STORED DATA Block Start
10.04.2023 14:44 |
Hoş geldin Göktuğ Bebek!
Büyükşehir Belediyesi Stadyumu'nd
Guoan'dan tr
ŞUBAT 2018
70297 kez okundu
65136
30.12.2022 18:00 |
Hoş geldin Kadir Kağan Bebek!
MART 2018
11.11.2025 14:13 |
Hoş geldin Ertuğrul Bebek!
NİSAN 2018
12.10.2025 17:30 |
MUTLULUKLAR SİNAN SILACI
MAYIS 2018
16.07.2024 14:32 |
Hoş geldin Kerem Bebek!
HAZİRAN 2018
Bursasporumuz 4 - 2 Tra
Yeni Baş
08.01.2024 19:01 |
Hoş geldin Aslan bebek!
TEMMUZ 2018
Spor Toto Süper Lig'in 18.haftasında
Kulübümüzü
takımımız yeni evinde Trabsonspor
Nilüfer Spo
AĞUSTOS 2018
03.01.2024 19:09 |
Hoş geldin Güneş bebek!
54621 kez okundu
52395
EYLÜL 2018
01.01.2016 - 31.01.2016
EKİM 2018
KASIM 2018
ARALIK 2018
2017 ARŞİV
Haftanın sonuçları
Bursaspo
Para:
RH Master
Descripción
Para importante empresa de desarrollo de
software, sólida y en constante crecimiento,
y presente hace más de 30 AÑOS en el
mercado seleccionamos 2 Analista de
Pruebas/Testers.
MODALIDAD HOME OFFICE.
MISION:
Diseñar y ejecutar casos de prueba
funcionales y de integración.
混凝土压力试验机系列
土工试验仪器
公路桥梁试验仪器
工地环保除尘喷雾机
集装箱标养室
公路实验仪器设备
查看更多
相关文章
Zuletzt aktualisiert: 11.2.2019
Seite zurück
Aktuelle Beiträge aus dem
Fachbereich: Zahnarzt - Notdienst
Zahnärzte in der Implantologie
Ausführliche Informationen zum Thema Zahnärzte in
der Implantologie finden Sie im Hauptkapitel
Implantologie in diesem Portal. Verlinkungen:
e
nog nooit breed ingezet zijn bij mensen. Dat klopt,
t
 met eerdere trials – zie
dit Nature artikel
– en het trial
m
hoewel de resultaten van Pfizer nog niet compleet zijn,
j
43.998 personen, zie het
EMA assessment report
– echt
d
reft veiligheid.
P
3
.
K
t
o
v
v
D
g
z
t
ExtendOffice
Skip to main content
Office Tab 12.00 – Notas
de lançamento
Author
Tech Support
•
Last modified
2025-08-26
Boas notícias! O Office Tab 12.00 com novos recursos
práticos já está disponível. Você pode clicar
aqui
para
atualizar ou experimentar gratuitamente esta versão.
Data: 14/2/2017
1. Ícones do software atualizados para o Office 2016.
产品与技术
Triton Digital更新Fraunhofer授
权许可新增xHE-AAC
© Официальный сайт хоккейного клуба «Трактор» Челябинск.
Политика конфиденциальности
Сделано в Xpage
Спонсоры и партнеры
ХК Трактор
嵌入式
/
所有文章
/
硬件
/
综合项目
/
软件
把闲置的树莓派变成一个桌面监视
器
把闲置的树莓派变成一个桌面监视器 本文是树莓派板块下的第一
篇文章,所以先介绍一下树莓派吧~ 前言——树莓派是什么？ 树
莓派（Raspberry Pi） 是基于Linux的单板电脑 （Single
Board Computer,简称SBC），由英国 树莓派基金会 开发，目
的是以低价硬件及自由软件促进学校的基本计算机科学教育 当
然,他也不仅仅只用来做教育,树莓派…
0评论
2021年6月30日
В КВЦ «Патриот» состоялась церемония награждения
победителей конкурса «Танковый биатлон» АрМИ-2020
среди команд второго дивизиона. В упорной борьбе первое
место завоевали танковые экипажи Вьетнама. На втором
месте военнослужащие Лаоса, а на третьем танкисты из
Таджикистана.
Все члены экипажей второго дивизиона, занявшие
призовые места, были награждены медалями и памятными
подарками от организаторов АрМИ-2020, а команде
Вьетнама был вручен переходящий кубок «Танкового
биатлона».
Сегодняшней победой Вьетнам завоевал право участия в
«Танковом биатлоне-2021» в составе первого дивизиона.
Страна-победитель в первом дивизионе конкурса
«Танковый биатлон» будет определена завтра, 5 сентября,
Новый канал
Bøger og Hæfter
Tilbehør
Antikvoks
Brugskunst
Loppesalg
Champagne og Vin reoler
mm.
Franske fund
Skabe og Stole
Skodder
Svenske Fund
STORED DATA Block End
EXERCISE PROMPT.
Would you copy, unchanged, the stretch of the records above that begins at the line containing "Zahnärzte in der Implantologie" and ends at the line containing "Политика конфиденциальности", and only that?

RESPONSE TO THE EXERCISE.
Zahnärzte in der Implantologie
Ausführliche Informationen zum Thema Zahnärzte in
der Implantologie finden Sie im Hauptkapitel
Implantologie in diesem Portal. Verlinkungen:
e
nog nooit breed ingezet zijn bij mensen. Dat klopt,
t
 met eerdere trials – zie
dit Nature artikel
– en het trial
m
hoewel de resultaten van Pfizer nog niet compleet zijn,
j
43.998 personen, zie het
EMA assessment report
– echt
d
reft veiligheid.
P
3
.
K
t
o
v
v
D
g
z
t
ExtendOffice
Skip to main content
Office Tab 12.00 – Notas
de lançamento
Author
Tech Support
•
Last modified
2025-08-26
Boas notícias! O Office Tab 12.00 com novos recursos
práticos já está disponível. Você pode clicar
aqui
para
atualizar ou experimentar gratuitamente esta versão.
Data: 14/2/2017
1. Ícones do software atualizados para o Office 2016.
产品与技术
Triton Digital更新Fraunhofer授
权许可新增xHE-AAC
© Официальный сайт хоккейного клуба «Трактор» Челябинск.
Политика конфиденциальности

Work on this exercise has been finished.